:: PROVIDED RECORDS ::

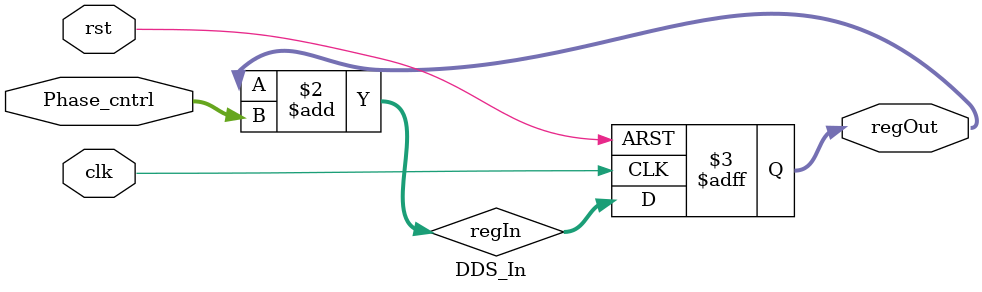
<source format=v>
module DDS_In(input clk, rst,input [1:0] Phase_cntrl, output reg [7:0] regOut);

	wire [7:0] regIn;

	always@(posedge clk, posedge rst)begin
		if(rst)
			regOut <= 8'b0;
		else
			regOut <= regIn;
	end

	assign regIn = regOut + Phase_cntrl;
endmodule
</source>
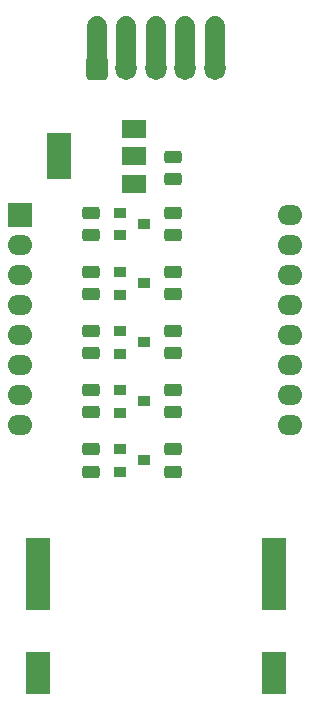
<source format=gbr>
G04 #@! TF.GenerationSoftware,KiCad,Pcbnew,(6.0.6)*
G04 #@! TF.CreationDate,2023-01-05T20:28:39+10:00*
G04 #@! TF.ProjectId,MHI ESP,4d484920-4553-4502-9e6b-696361645f70,rev?*
G04 #@! TF.SameCoordinates,Original*
G04 #@! TF.FileFunction,Soldermask,Top*
G04 #@! TF.FilePolarity,Negative*
%FSLAX46Y46*%
G04 Gerber Fmt 4.6, Leading zero omitted, Abs format (unit mm)*
G04 Created by KiCad (PCBNEW (6.0.6)) date 2023-01-05 20:28:39*
%MOMM*%
%LPD*%
G01*
G04 APERTURE LIST*
G04 Aperture macros list*
%AMRoundRect*
0 Rectangle with rounded corners*
0 $1 Rounding radius*
0 $2 $3 $4 $5 $6 $7 $8 $9 X,Y pos of 4 corners*
0 Add a 4 corners polygon primitive as box body*
4,1,4,$2,$3,$4,$5,$6,$7,$8,$9,$2,$3,0*
0 Add four circle primitives for the rounded corners*
1,1,$1+$1,$2,$3*
1,1,$1+$1,$4,$5*
1,1,$1+$1,$6,$7*
1,1,$1+$1,$8,$9*
0 Add four rect primitives between the rounded corners*
20,1,$1+$1,$2,$3,$4,$5,0*
20,1,$1+$1,$4,$5,$6,$7,0*
20,1,$1+$1,$6,$7,$8,$9,0*
20,1,$1+$1,$8,$9,$2,$3,0*%
G04 Aperture macros list end*
%ADD10C,1.700000*%
%ADD11RoundRect,0.051000X-0.450000X-0.400000X0.450000X-0.400000X0.450000X0.400000X-0.450000X0.400000X0*%
%ADD12RoundRect,0.294750X-0.456250X0.243750X-0.456250X-0.243750X0.456250X-0.243750X0.456250X0.243750X0*%
%ADD13RoundRect,0.051000X-1.000000X-1.000000X1.000000X-1.000000X1.000000X1.000000X-1.000000X1.000000X0*%
%ADD14O,2.102000X1.702000*%
%ADD15RoundRect,0.051000X1.000000X0.750000X-1.000000X0.750000X-1.000000X-0.750000X1.000000X-0.750000X0*%
%ADD16RoundRect,0.051000X1.000000X1.900000X-1.000000X1.900000X-1.000000X-1.900000X1.000000X-1.900000X0*%
%ADD17RoundRect,0.051000X1.000000X-3.000000X1.000000X3.000000X-1.000000X3.000000X-1.000000X-3.000000X0*%
%ADD18RoundRect,0.051000X1.000000X-1.750000X1.000000X1.750000X-1.000000X1.750000X-1.000000X-1.750000X0*%
%ADD19RoundRect,0.301000X-0.600000X-0.725000X0.600000X-0.725000X0.600000X0.725000X-0.600000X0.725000X0*%
%ADD20O,1.802000X2.052000*%
G04 APERTURE END LIST*
D10*
X130000000Y-76500000D02*
X130000000Y-80000000D01*
X120000000Y-76500000D02*
X120000000Y-80000000D01*
X122500000Y-76500000D02*
X122500000Y-80000000D01*
X125000000Y-76500000D02*
X125000000Y-80000000D01*
X127500000Y-76500000D02*
X127500000Y-80000000D01*
X130000000Y-76500000D02*
X130000000Y-80000000D01*
X120000000Y-76500000D02*
X120000000Y-80000000D01*
X122500000Y-76500000D02*
X122500000Y-80000000D01*
X125000000Y-76500000D02*
X125000000Y-80000000D01*
X127500000Y-76500000D02*
X127500000Y-80000000D01*
D11*
X122000000Y-97300000D03*
X122000000Y-99200000D03*
X124000000Y-98250000D03*
X122000000Y-102300000D03*
X122000000Y-104200000D03*
X124000000Y-103250000D03*
D12*
X119500000Y-92312500D03*
X119500000Y-94187500D03*
X119500000Y-102312500D03*
X119500000Y-104187500D03*
X126500000Y-92312500D03*
X126500000Y-94187500D03*
D13*
X113500000Y-92500000D03*
D14*
X113500000Y-95040000D03*
X113500000Y-97580000D03*
X113500000Y-100120000D03*
X113500000Y-102660000D03*
X113500000Y-105200000D03*
X113500000Y-107740000D03*
X113500000Y-110280000D03*
X136360000Y-110280000D03*
X136360000Y-107740000D03*
X136360000Y-105200000D03*
X136360000Y-102660000D03*
X136360000Y-100120000D03*
X136360000Y-97580000D03*
X136360000Y-95040000D03*
X136360000Y-92500000D03*
D15*
X123150000Y-89800000D03*
D16*
X116850000Y-87500000D03*
D15*
X123150000Y-87500000D03*
X123150000Y-85200000D03*
D12*
X126500000Y-87562500D03*
X126500000Y-89437500D03*
D11*
X122000000Y-92300000D03*
X122000000Y-94200000D03*
X124000000Y-93250000D03*
D12*
X126500000Y-97312500D03*
X126500000Y-99187500D03*
X119500000Y-97312500D03*
X119500000Y-99187500D03*
X126500000Y-102312500D03*
X126500000Y-104187500D03*
D11*
X122000000Y-107300000D03*
X122000000Y-109200000D03*
X124000000Y-108250000D03*
X122000000Y-112300000D03*
X122000000Y-114200000D03*
X124000000Y-113250000D03*
D12*
X119500000Y-107312500D03*
X119500000Y-109187500D03*
X119500000Y-112312500D03*
X119500000Y-114187500D03*
X126500000Y-107312500D03*
X126500000Y-109187500D03*
X126500000Y-112312500D03*
X126500000Y-114187500D03*
D17*
X115000000Y-122875000D03*
D18*
X115000000Y-131225000D03*
D17*
X135000000Y-122875000D03*
D18*
X135000000Y-131225000D03*
D19*
X120000000Y-80000000D03*
D20*
X122500000Y-80000000D03*
X125000000Y-80000000D03*
X127500000Y-80000000D03*
X130000000Y-80000000D03*
M02*

</source>
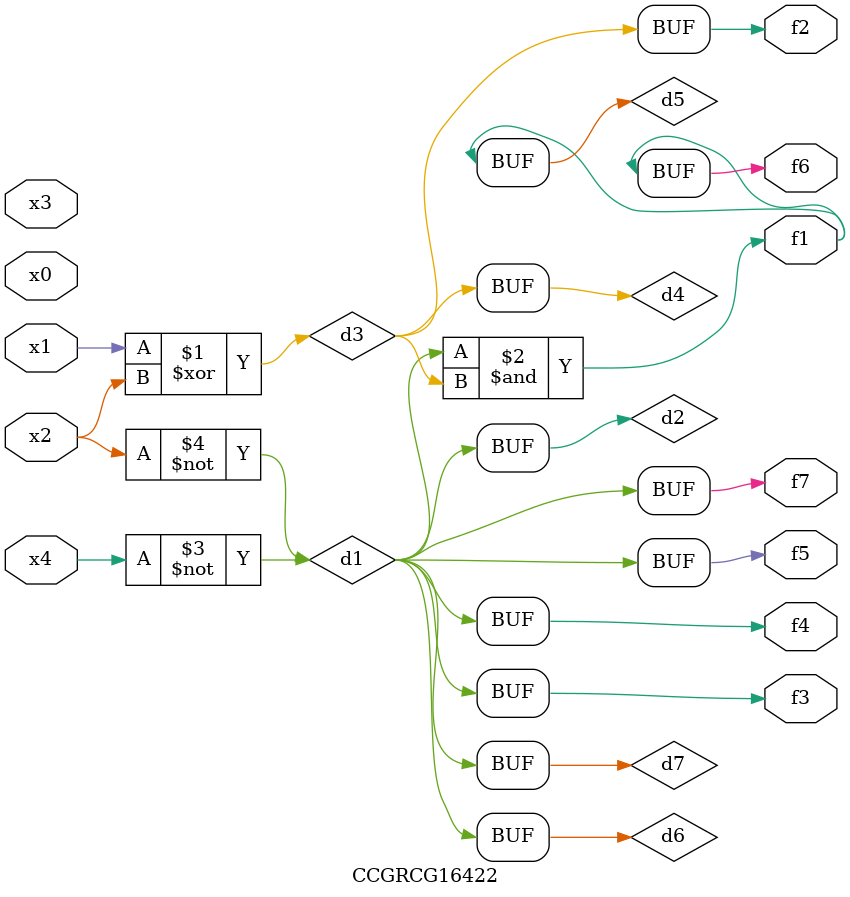
<source format=v>
module CCGRCG16422(
	input x0, x1, x2, x3, x4,
	output f1, f2, f3, f4, f5, f6, f7
);

	wire d1, d2, d3, d4, d5, d6, d7;

	not (d1, x4);
	not (d2, x2);
	xor (d3, x1, x2);
	buf (d4, d3);
	and (d5, d1, d3);
	buf (d6, d1, d2);
	buf (d7, d2);
	assign f1 = d5;
	assign f2 = d4;
	assign f3 = d7;
	assign f4 = d7;
	assign f5 = d7;
	assign f6 = d5;
	assign f7 = d7;
endmodule

</source>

:::

> WHAT TO WORK ON
Check each line above for the string "macros" and copy those that have it.

> TASK OUTPUT
G04 Aperture macros list*
G04 Aperture macros list end*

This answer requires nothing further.